A protein sequence can be back-translated into DNA using CLC Main Workbench. Due to degeneracy of the genetic code every amino acid could translate into several different codons (only 20 amino acids but 64 different codons). Thus, the program offers a number of choices for determining which codons should be used. These choices are explained in this section. For background information see Bioinformatics explained: Reverse translation.
In order to make a reverse translation:
Toolbox | Protein Analysis ()| Reverse Translate ()
This opens the dialog displayed in figure 18.24:
If a sequence was selected before choosing the Toolbox action, the sequence is now listed in the Selected Elements window of the dialog. Use the arrows to add or remove sequences or sequence lists from the selected elements. You can translate several protein sequences at a time.
Adjust the parameters for the translation in the dialog shown in figure 18.25.
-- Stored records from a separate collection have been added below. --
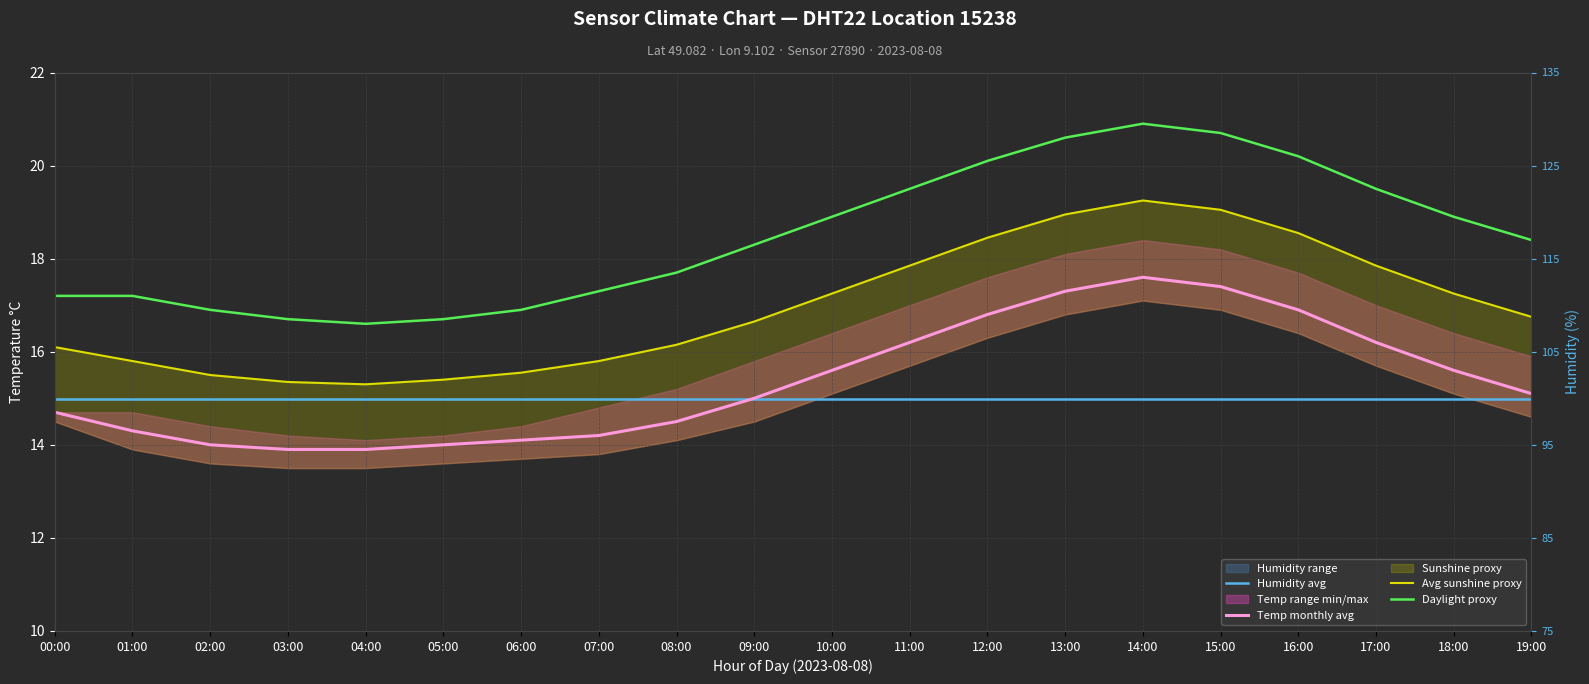

True or false: Temp monthly avg and Daylight proxy cross at least once.

False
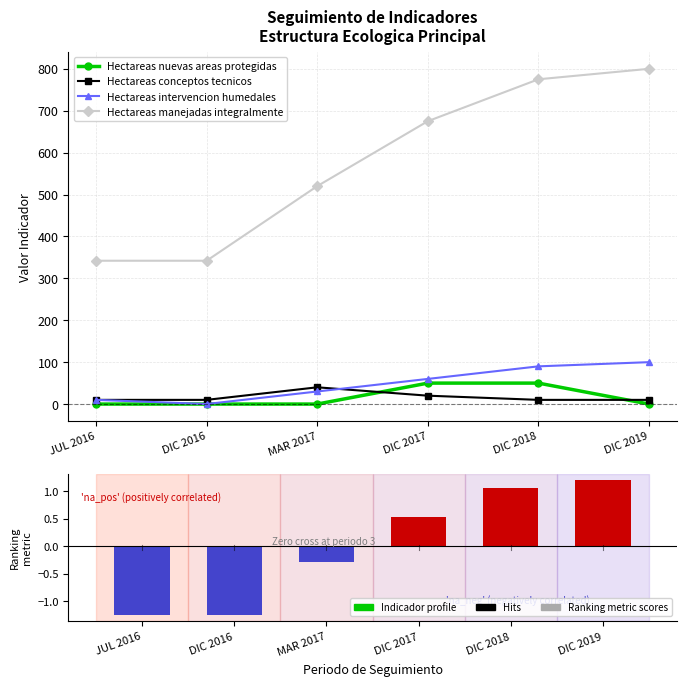

Reading right to left, extract all data points from this chart.

Hectareas nuevas areas protegidas: 0.0	50.0	50.0	0.0	0.0	0.0
Hectareas conceptos tecnicos: 10.0	10.0	20.0	40.0	10.0	10.0
Hectareas intervencion humedales: 100.0	90.0	60.0	30.0	0.1	10.0
Hectareas manejadas integralmente: 800.0	775.0	675.0	520.0	342.0	342.0
Ranking metric scores: 1.2	1.1	0.5	-0.3	-1.2	-1.2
- Use random codon. This will randomly back-translate an amino acid to a codon assuming the genetic code to be 1, but without using the codon frequency tables. Every time you perform the analysis you will get a different result.
- Use only the most frequent codon. On the basis of the selected translation table, this parameter/option will assign the codon that occurs most often. When choosing this option, the results of performing several reverse translations will always be the same, contrary to the other two options.
- Use codon based on frequency distribution. This option is a mix of the other two options. The selected translation table is used to attach weights to each codon based on its frequency. The codons are assigned randomly with a probability given by the weights. A more frequent codon has a higher probability of being selected. Every time you perform the analysis, you will get a different result. This option yields a result that is closer to the translation behavior of the organism (assuming you choose an appropriate codon frequency table).
- Map annotations to reverse translated sequence. If this checkbox is checked, then all annotations on the protein sequence will be mapped to the resulting DNA sequence. In the tooltip on the transferred annotations, there is a note saying that the annotation derives from the original sequence.
The Codon Frequency Table is used to determine the frequencies of the codons. Select a frequency table from the list that fits the organism you are working with. A translation table of an organism is created on the basis of counting all the codons in the coding sequences. Every codon in a Codon Frequency Table has its own count, frequency (per thousand) and fraction which are calculated in accordance with the occurrences of the codon in the organism. The tables provided were made using Codon Usage database http://www.kazusa.or.jp/codon/ that was built on The NCBI-GenBank Flat File Release 160.0 [June 15 2007]. You can customize the list of codon frequency tables for your installation, see Custom codon frequency tables.
Click Finish to start the tool.
The newly created nucleotide sequence is shown, and if the analysis was performed on several protein sequences, there will be a corresponding number of views of nucleotide sequences.